We recently announced EditReady 1.2.1, with support for the Samsung NX1’s H.265 (HEVC) codec. This camera has some unique settings which can cause some confusion, so we wanted to dive in a little bit more.
The NX1 has a few distinct luminance settings. In one mode, luminance values will range from 0-255. In the modes, luminance will range from 16-235. The latter is the traditional “video” luminance range, and it’s what most codecs and video programs expect.
When you shoot in the 0-255 mode, you’re essentially shooting a digital negative. This mode can more accurately preserve subtle gradients, but in order to take advantage of it and have a quality result, you must either use a LUT during your ingest, or use color correction to adjust the ranges. This is similar to shooting LOG video – without a processing step, LOG video will look washed out. In the case of the Samsung, unprocessed 0-255 video will appear to have clipped highlights and shadows.
By default, EditReady will preserve the full range of your 0-255 H.256 source file. This has created some confusion with users, because other tools on the market automatically scale 0-255 signal into the 16-235 range. This can result in lost precision and flexibility, which is why we don’t do it.
Here’s an example of an identical file (shot in the 0-255 mode), converted with EditReady and another popular conversion tool.
You can see that EditReady has preserved the full range, while the other tool has scaled the signal. In order for the EditReady file to look “right,” you’d need to apply a LUT or color correction to adjust the signal. We think that’s the best approach – you may want to optimize for recovering or accentuating different parts of the signal, depending on your shot. We preserve all the detail, and let you make the decision.
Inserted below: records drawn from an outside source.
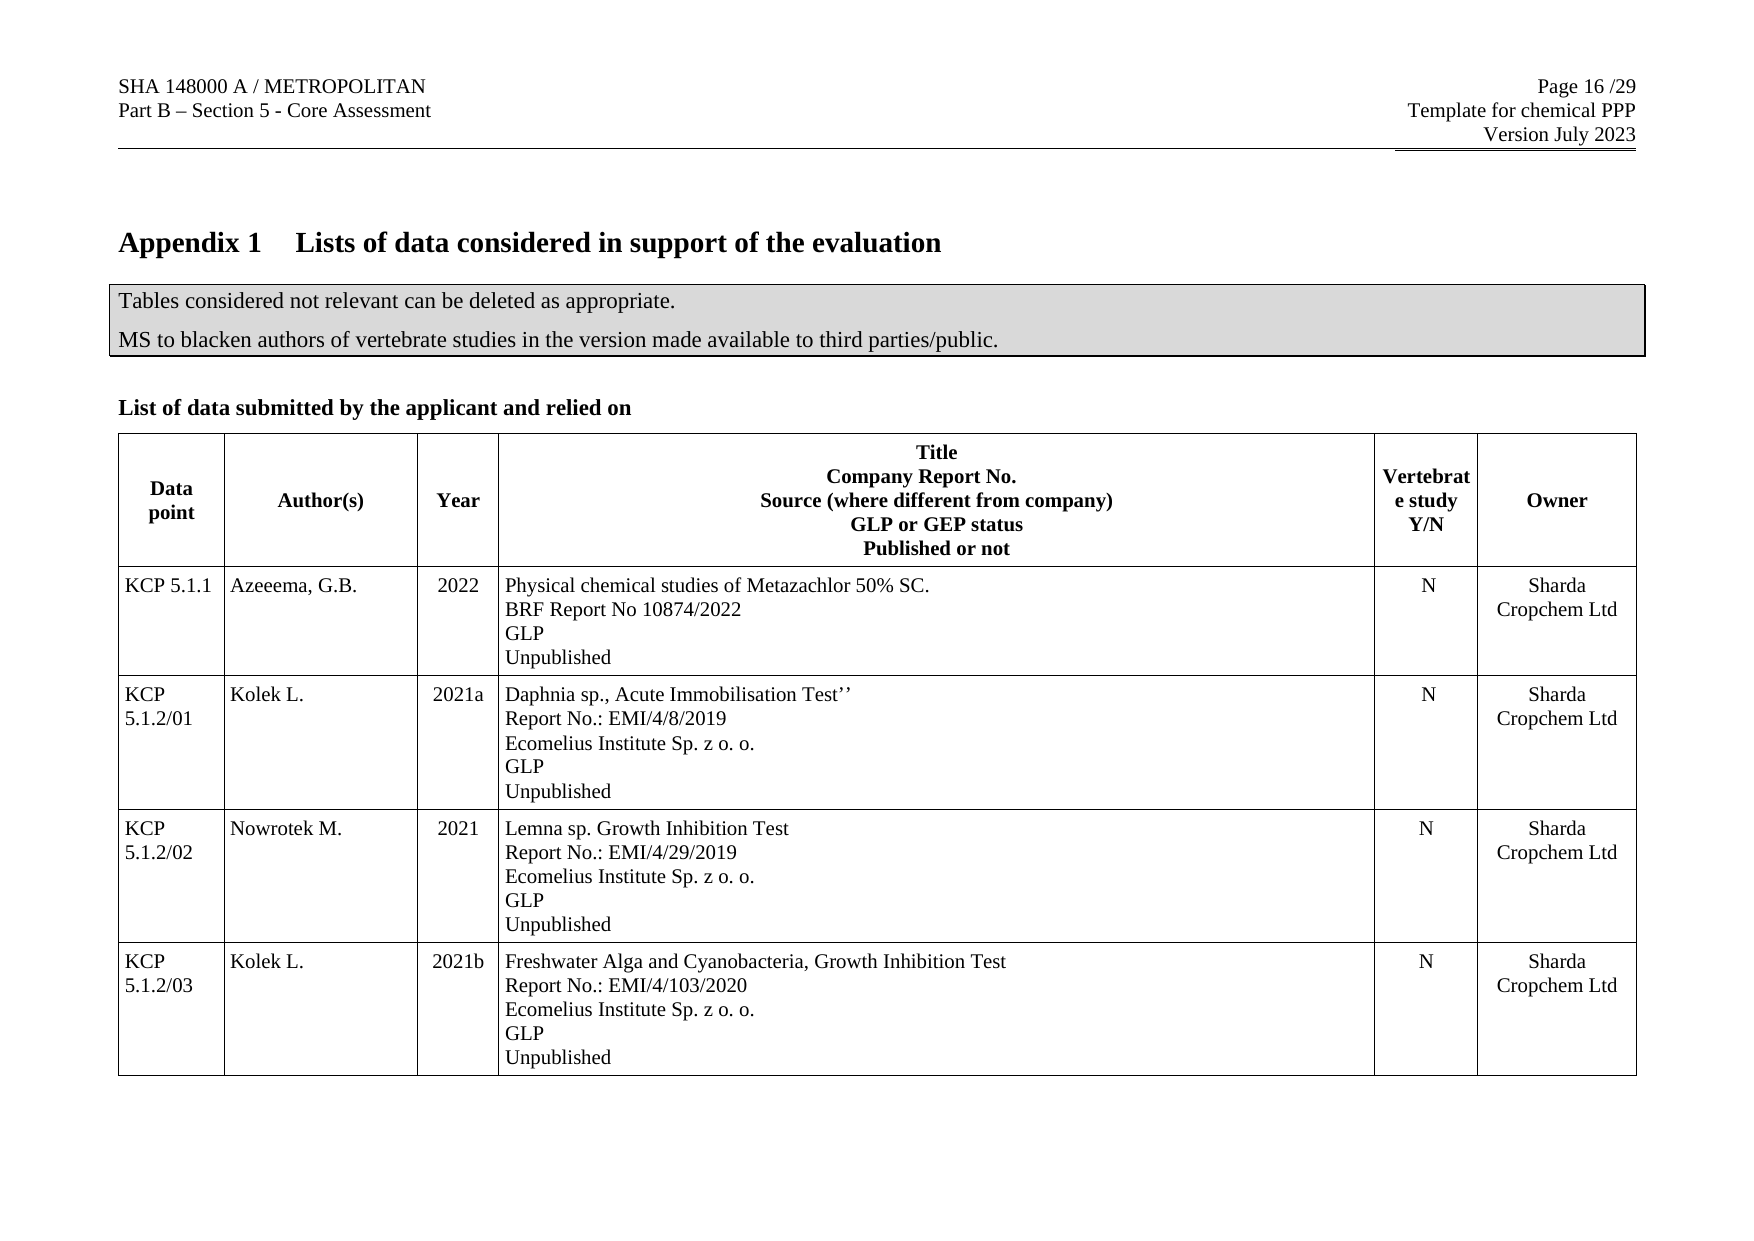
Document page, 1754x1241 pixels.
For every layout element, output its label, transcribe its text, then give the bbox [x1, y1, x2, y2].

table_cell 2022 [418, 567, 498, 675]
text Lists of data considered in support of the evaluation [118, 226, 1636, 259]
table_cell KCP 5.1.1 [119, 567, 224, 675]
table_cell 2021a [418, 676, 498, 808]
table_cell Physical chemical studies of Metazachlor 50% SC. BRF Report No 10874/2022 GLP Unpublished [499, 567, 1374, 675]
table_header Year [418, 434, 498, 566]
table_cell Sharda Cropchem Ltd [1478, 943, 1636, 1075]
table_header Author(s) [225, 434, 417, 566]
table_cell N [1375, 676, 1477, 808]
table_cell Kolek L. [225, 676, 417, 808]
table_cell 2021b [418, 943, 498, 1075]
table_cell Sharda Cropchem Ltd [1478, 810, 1636, 942]
text Tables considered not relevant can be deleted as appropriate. [110, 285, 1644, 313]
table_cell Azeeema, G.B. [225, 567, 417, 675]
table_cell N [1375, 567, 1477, 675]
text MS to blacken authors of vertebrate studies in the version made available to third parties/public. [110, 323, 1644, 355]
table_cell Freshwater Alga and Cyanobacteria, Growth Inhibition Test Report No.: EMI/4/103/2020 Ecomelius Institute Sp. z o. o. GLP Unpublished [499, 943, 1374, 1075]
table_cell Sharda Cropchem Ltd [1478, 676, 1636, 808]
table_cell KCP 5.1.2/03 [119, 943, 224, 1075]
table_header Title Company Report No. Source (where different from company) GLP or GEP status Published or not [499, 434, 1374, 566]
text List of data submitted by the applicant and relied on [118, 394, 1636, 420]
table_cell Sharda Cropchem Ltd [1478, 567, 1636, 675]
table_cell Kolek L. [225, 943, 417, 1075]
table_header Data point [119, 434, 224, 566]
table_cell 2021 [418, 810, 498, 942]
table_cell Lemna sp. Growth Inhibition Test Report No.: EMI/4/29/2019 Ecomelius Institute Sp. z o. o. GLP Unpublished [499, 810, 1374, 942]
table_cell Daphnia sp., Acute Immobilisation Test’’ Report No.: EMI/4/8/2019 Ecomelius Institute Sp. z o. o. GLP Unpublished [499, 676, 1374, 808]
table_header Owner [1478, 434, 1636, 566]
table_cell N [1375, 943, 1477, 1075]
table_header Vertebrate study Y/N [1375, 434, 1477, 566]
table_cell KCP 5.1.2/01 [119, 676, 224, 808]
table_cell N [1375, 810, 1477, 942]
table_cell Nowrotek M. [225, 810, 417, 942]
table_cell KCP 5.1.2/02 [119, 810, 224, 942]
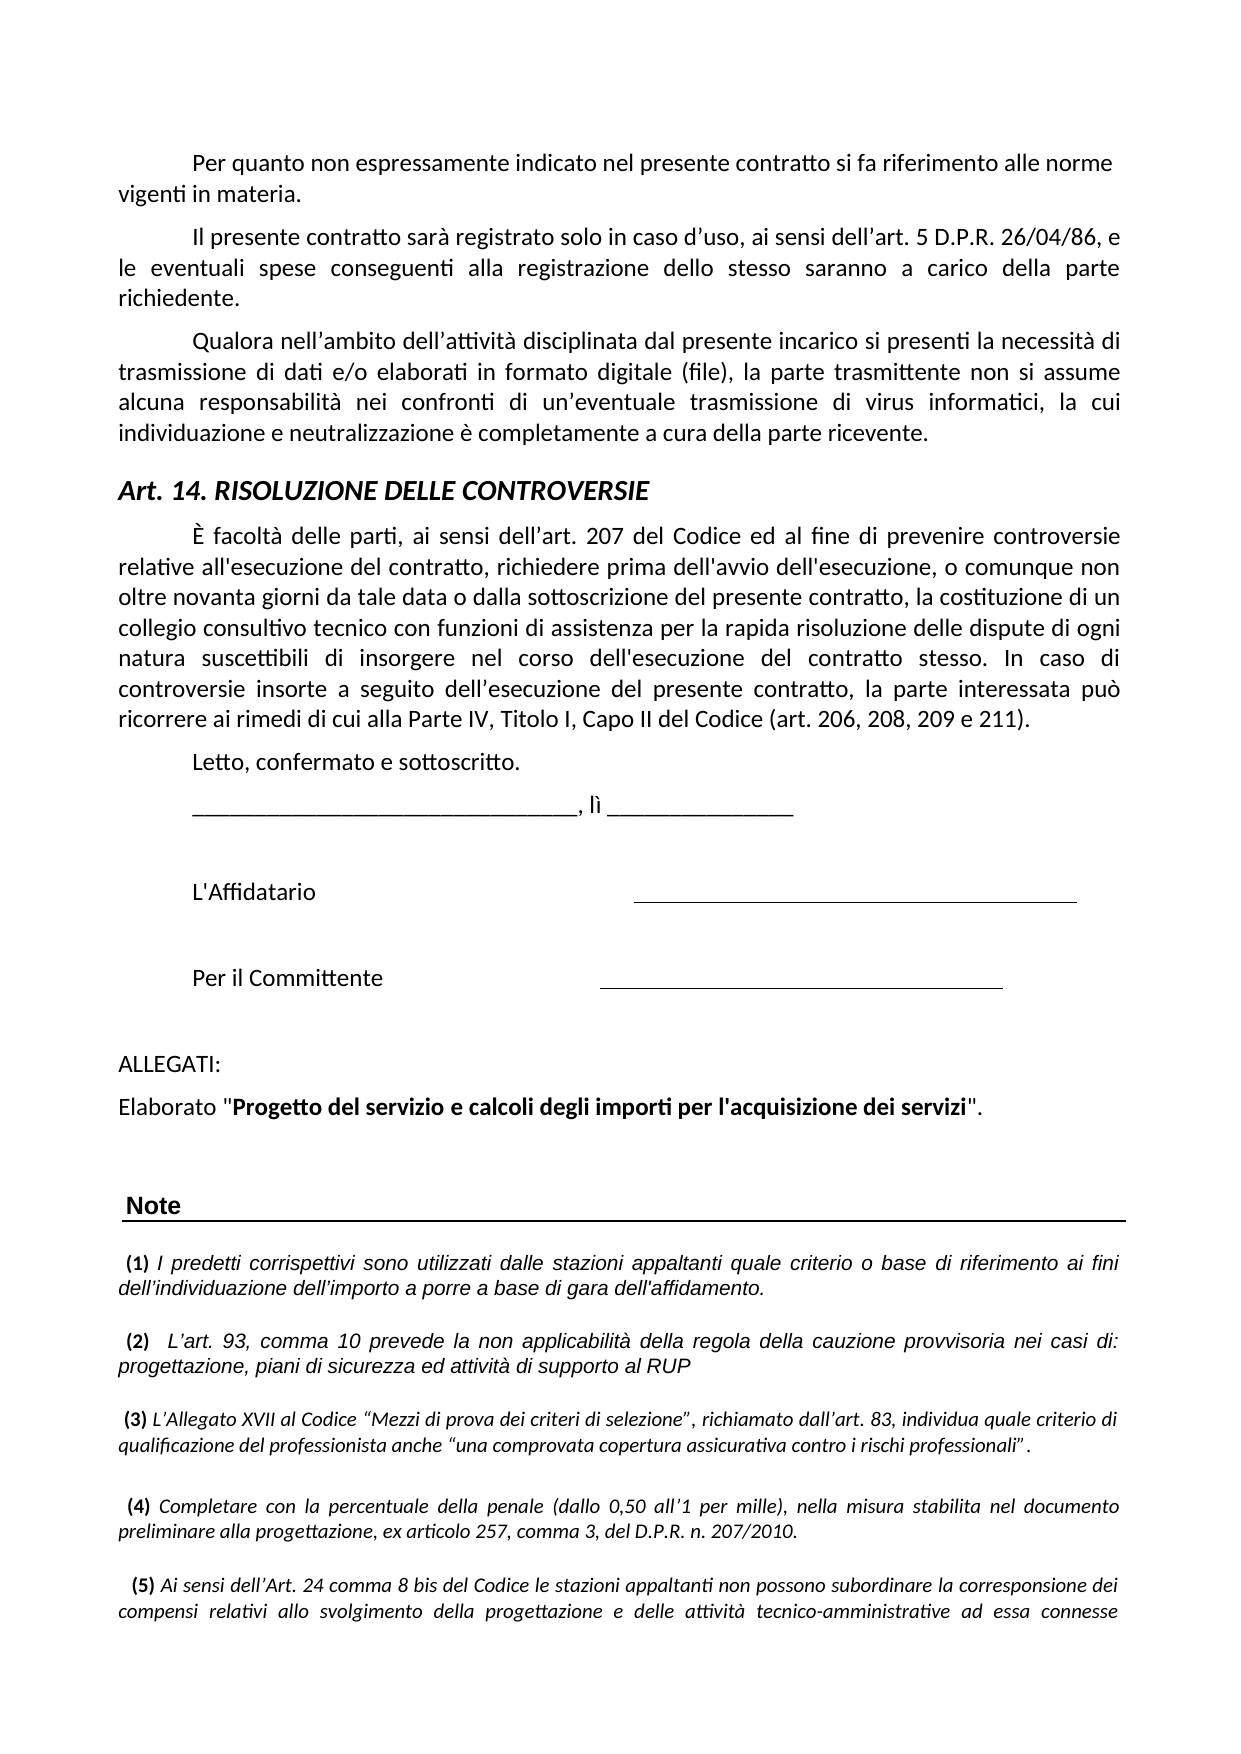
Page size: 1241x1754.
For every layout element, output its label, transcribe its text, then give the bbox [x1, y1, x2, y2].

text Qualora nell’ambito dell’attività disciplinata dal presente incarico si presenti la necessità di trasmissione di dati e/o elaborati in formato digitale (file), la parte trasmittente non si assume alcuna responsabilità nei confronti di un’eventuale trasmissione di virus informatici, la cui individuazione e neutralizzazione è completamente a cura della parte ricevente. [118, 325, 1122, 447]
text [118, 1573, 1122, 1623]
text (2) L’art. 93, comma 10 prevede la non applicabilità della regola della cauzione provvisoria nei casi di: progettazione, piani di sicurezza ed attività di supporto al RUP [118, 1328, 1122, 1378]
text _______________________________, lì _______________ [118, 789, 1122, 820]
text ALLEGATI: [118, 1048, 1122, 1078]
text Il presente contratto sarà registrato solo in caso d’uso, ai sensi dell’art. 5 D.P.R. 26/04/86, e le eventuali spese conseguenti alla registrazione dello stesso saranno a carico della parte richiedente. [118, 221, 1122, 313]
subtitle Art. 14. RISOLUZIONE DELLE CONTROVERSIE [118, 472, 1122, 508]
text È facoltà delle parti, ai sensi dell’art. 207 del Codice ed al fine di prevenire controversie relative all'esecuzione del contratto, richiedere prima dell'avvio dell'esecuzione, o comunque non oltre novanta giorni da tale data o dalla sottoscrizione del presente contratto, la costituzione di un collegio consultivo tecnico con funzioni di assistenza per la rapida risoluzione delle dispute di ogni natura suscettibili di insorgere nel corso dell'esecuzione del contratto stesso. In caso di controversie insorte a seguito dell’esecuzione del presente contratto, la parte interessata può ricorrere ai rimedi di cui alla Parte IV, Titolo I, Capo II del Codice (art. 206, 208, 209 e 211). [118, 520, 1122, 734]
text Letto, confermato e sottoscritto. [118, 747, 1122, 777]
text (3) L’Allegato XVII al Codice “Mezzi di prova dei criteri di selezione”, richiamato dall’art. 83, individua quale criterio di qualificazione del professionista anche “una comprovata copertura assicurativa contro i rischi professionali”. [118, 1407, 1122, 1457]
table_header Note [122, 1191, 1126, 1220]
text (1) I predetti corrispettivi sono utilizzati dalle stazioni appaltanti quale criterio o base di riferimento ai fini dell’individuazione dell’importo a porre a base di gara dell'affidamento. [118, 1250, 1122, 1300]
text Per il Committente [118, 962, 1122, 992]
text Per quanto non espressamente indicato nel presente contratto si fa riferimento alle norme vigenti in materia. [118, 148, 1122, 209]
text L'Affidatario [118, 876, 1122, 906]
text (4) Completare con la percentuale della penale (dallo 0,50 all’1 per mille), nella misura stabilita nel documento preliminare alla progettazione, ex articolo 257, comma 3, del D.P.R. n. 207/2010. [118, 1493, 1122, 1544]
text Elaborato "Progetto del servizio e calcoli degli importi per l'acquisizione dei servizi". [118, 1091, 1122, 1121]
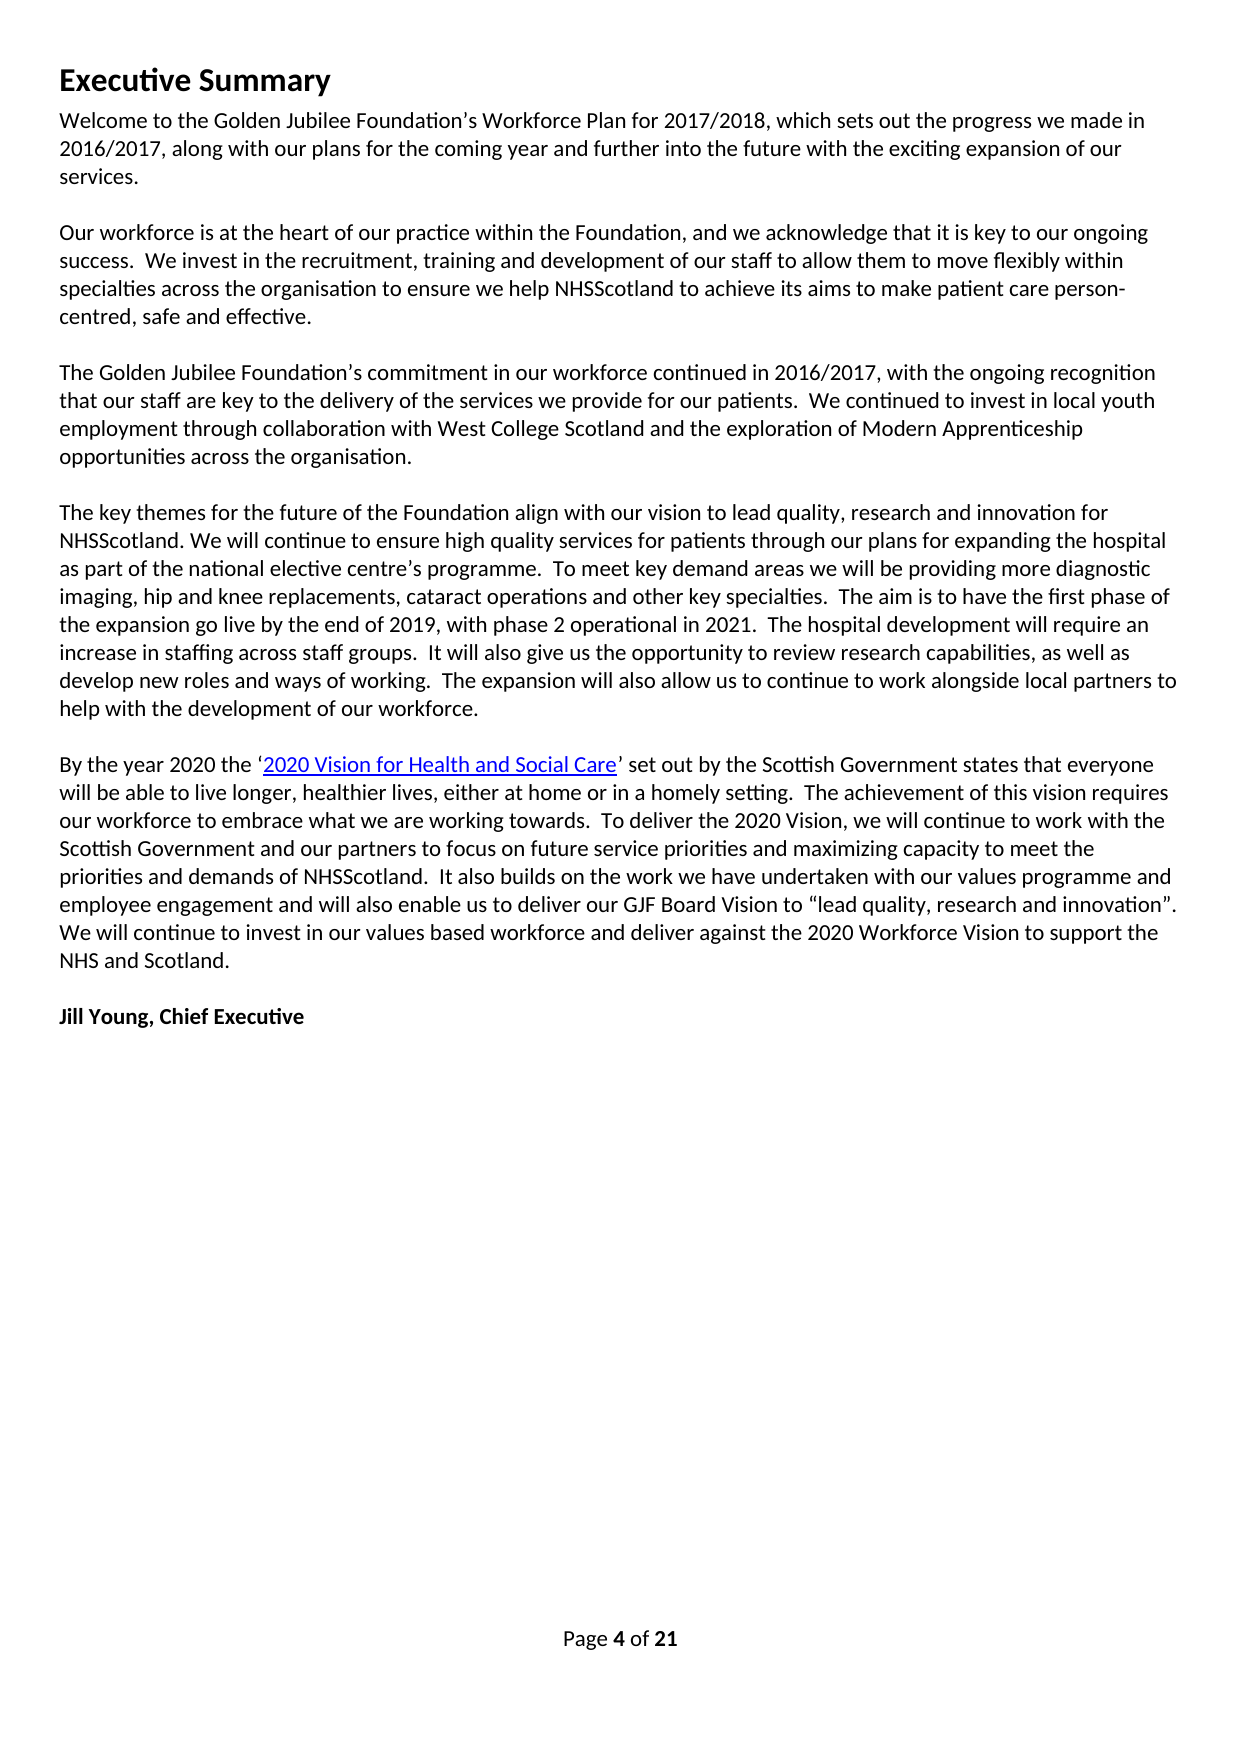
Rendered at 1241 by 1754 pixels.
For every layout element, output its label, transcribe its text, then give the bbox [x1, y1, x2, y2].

text The Golden Jubilee Foundation’s commitment in our workforce continued in 2016/2017, with the ongoing recognition that our staff are key to the delivery of the services we provide for our patients. We continued to invest in local youth employment through collaboration with West College Scotland and the exploration of Modern Apprenticeship opportunities across the organisation. [59, 358, 1181, 470]
text By the year 2020 the ‘2020 Vision for Health and Social Care’ set out by the Scottish Government states that everyone will be able to live longer, healthier lives, either at home or in a homely setting. The achievement of this vision requires our workforce to embrace what we are working towards. To deliver the 2020 Vision, we will continue to work with the Scottish Government and our partners to focus on future service priorities and maximizing capacity to meet the priorities and demands of NHSScotland. It also builds on the work we have undertaken with our values programme and employee engagement and will also enable us to deliver our GJF Board Vision to “lead quality, research and innovation”. We will continue to invest in our values based workforce and deliver against the 2020 Workforce Vision to support the NHS and Scotland. [59, 750, 1181, 974]
subtitle Executive Summary [59, 59, 1181, 100]
text Jill Young, Chief Executive [59, 1002, 1181, 1031]
text The key themes for the future of the Foundation align with our vision to lead quality, research and innovation for NHSScotland. We will continue to ensure high quality services for patients through our plans for expanding the hospital as part of the national elective centre’s programme. To meet key demand areas we will be providing more diagnostic imaging, hip and knee replacements, cataract operations and other key specialties. The aim is to have the first phase of the expansion go live by the end of 2019, with phase 2 operational in 2021. The hospital development will require an increase in staffing across staff groups. It will also give us the opportunity to review research capabilities, as well as develop new roles and ways of working. The expansion will also allow us to continue to work alongside local partners to help with the development of our workforce. [59, 498, 1181, 722]
text Welcome to the Golden Jubilee Foundation’s Workforce Plan for 2017/2018, which sets out the progress we made in 2016/2017, along with our plans for the coming year and further into the future with the exciting expansion of our services. [59, 106, 1181, 190]
text Our workforce is at the heart of our practice within the Foundation, and we acknowledge that it is key to our ongoing success. We invest in the recruitment, training and development of our staff to allow them to move flexibly within specialties across the organisation to ensure we help NHSScotland to achieve its aims to make patient care person-centred, safe and effective. [59, 218, 1181, 330]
One extra note – if you’re working with the 16-235 range, be very careful when using other transcoding tools. Some of the products we’ve tested scale that range as well, so that your effective range is much smaller, which can result in a substantial loss of precision.
If your footage is targeting a color correction pass, 0-255 is a good option. But if you’re using an NX1 to shoot video that you want to edit in a more traditional manner, stick to the 16-235 setting. It’s not worse, it’s just intended for different workflows, and is the right mode for most users.